RealNames
- Type: Private
- Industry: Internet services
- Founded: 1996
- Founder: Keith Teare
- Defunct: 2002
- Fate: Ceased operations after termination of partnership with Microsoft
- Products: Keyword-based Internet naming system

= RealNames =

RealNames was an internet services company founded in 1996 by Keith Teare. It developed a multilingual, keyword-based naming system for the Internet that would translate keywords typed into the address bar of Microsoft's Internet Explorer web browser to Uniform Resource Identifiers, based on the existing Domain Name System, that would access the page registered by the owner of the RealNames keyword.

In effect, to users of Internet Explorer, RealNames became a domain registry which was capable of registering names that worked without needing to belong to a top-level domain such as ".com" or ".net". RealNames and its backers expected this to be a lucrative source of income, and it raised more than $130 million of funding.

RealNames depended on its partnership with Microsoft, which offered the RealNames service on Internet Explorer.
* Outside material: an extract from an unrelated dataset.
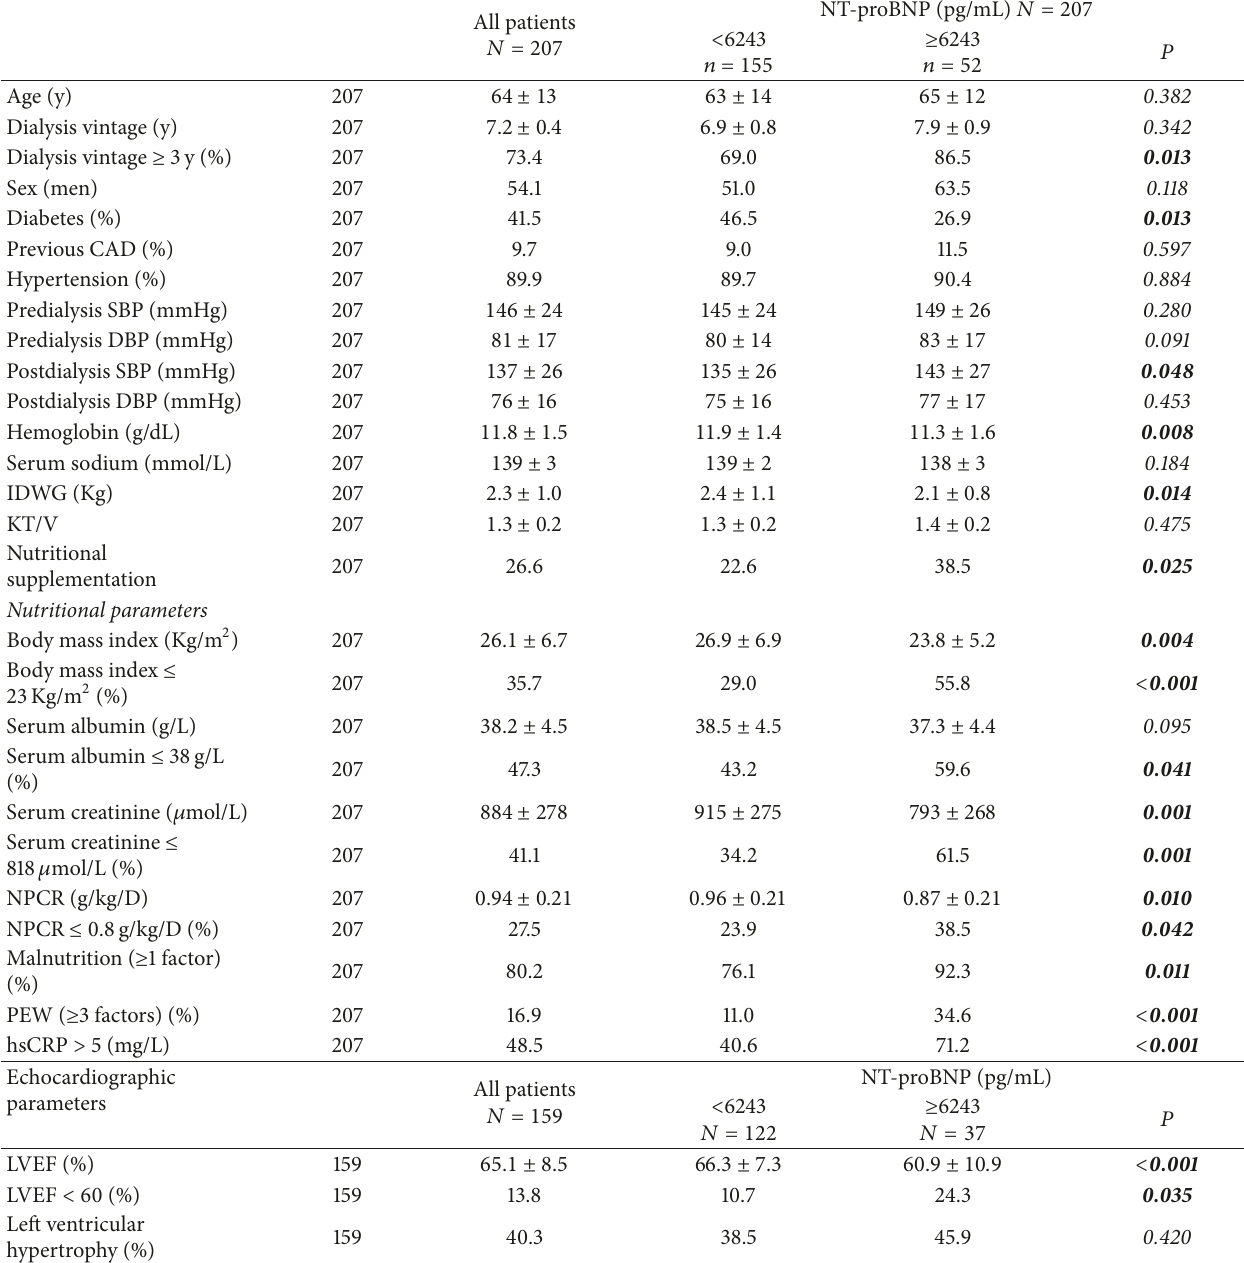
Table 1: Characteristics of hemodialysis patients according to NT-proBNP levels. All patients 𝑁 =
RealNames shut down operations in 2002 following a decision by Microsoft to redirect the 1 billion page views per calendar quarter that RealNames was resolving from the browser address bar into the MSN search engine. At the time of its closure, the company employed 83 people.

In 2014, Tucows purchased RealNames.com. The domain now hosts a customized e-mail service, made possible by its acquisition of Mailbank and its long list of surname domain names.